### WHAT YOU NEED TO DO
Below are the records; copy out every line that holds the word "front".

### EXTRACTED ENTRIES

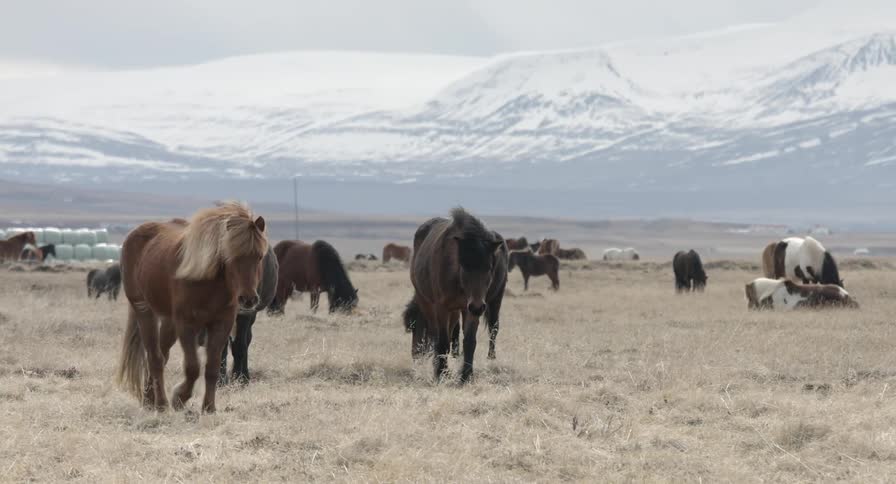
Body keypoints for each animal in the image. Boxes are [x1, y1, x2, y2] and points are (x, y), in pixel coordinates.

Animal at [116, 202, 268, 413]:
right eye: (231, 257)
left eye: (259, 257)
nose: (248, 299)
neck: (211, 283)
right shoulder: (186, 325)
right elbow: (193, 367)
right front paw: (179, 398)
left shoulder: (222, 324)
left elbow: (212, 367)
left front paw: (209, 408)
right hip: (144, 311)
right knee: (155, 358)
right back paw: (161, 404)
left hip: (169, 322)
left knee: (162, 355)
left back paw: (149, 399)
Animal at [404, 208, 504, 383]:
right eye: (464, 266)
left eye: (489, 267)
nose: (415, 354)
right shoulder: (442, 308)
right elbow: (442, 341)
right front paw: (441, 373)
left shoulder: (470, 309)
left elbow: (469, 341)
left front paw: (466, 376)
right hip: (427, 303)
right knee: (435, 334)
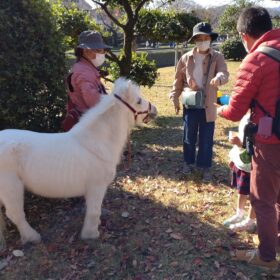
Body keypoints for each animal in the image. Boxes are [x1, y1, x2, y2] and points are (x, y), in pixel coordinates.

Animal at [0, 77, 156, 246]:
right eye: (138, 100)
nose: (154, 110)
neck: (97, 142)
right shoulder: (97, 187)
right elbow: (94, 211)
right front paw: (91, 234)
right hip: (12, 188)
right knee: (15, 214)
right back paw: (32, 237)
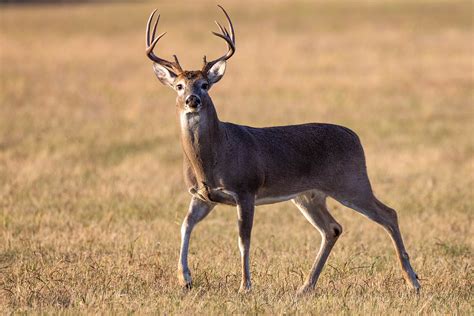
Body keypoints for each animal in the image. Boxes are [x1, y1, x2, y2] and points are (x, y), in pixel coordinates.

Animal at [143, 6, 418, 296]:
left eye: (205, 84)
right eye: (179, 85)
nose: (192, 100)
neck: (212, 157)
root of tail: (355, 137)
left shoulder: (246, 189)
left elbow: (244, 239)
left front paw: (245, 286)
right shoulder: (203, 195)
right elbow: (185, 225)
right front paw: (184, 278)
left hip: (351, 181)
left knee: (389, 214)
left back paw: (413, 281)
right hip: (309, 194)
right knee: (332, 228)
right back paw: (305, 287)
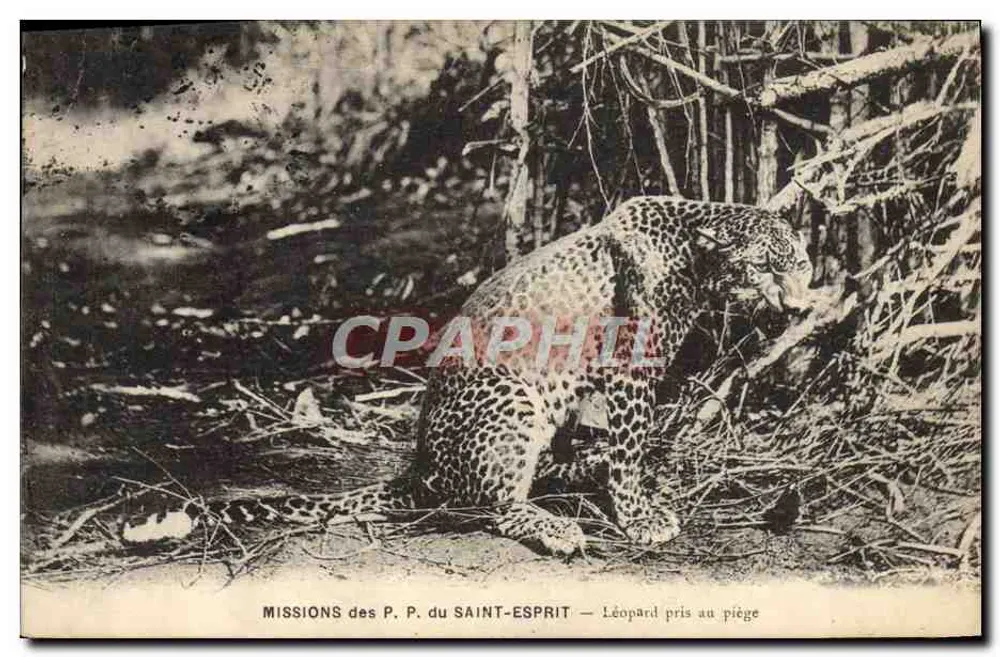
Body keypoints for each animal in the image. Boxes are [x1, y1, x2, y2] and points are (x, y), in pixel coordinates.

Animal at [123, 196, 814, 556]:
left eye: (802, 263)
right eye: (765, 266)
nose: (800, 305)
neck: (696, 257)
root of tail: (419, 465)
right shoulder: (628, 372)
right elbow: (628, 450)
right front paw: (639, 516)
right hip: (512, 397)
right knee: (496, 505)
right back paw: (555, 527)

### THE COMPLETED TASK
right front paw: (179, 398)
left front paw: (209, 408)
right front paw: (441, 373)
left front paw: (466, 376)
right front paw: (91, 234)
left front paw: (245, 286)
right front paw: (184, 278)
right front paw: (639, 516)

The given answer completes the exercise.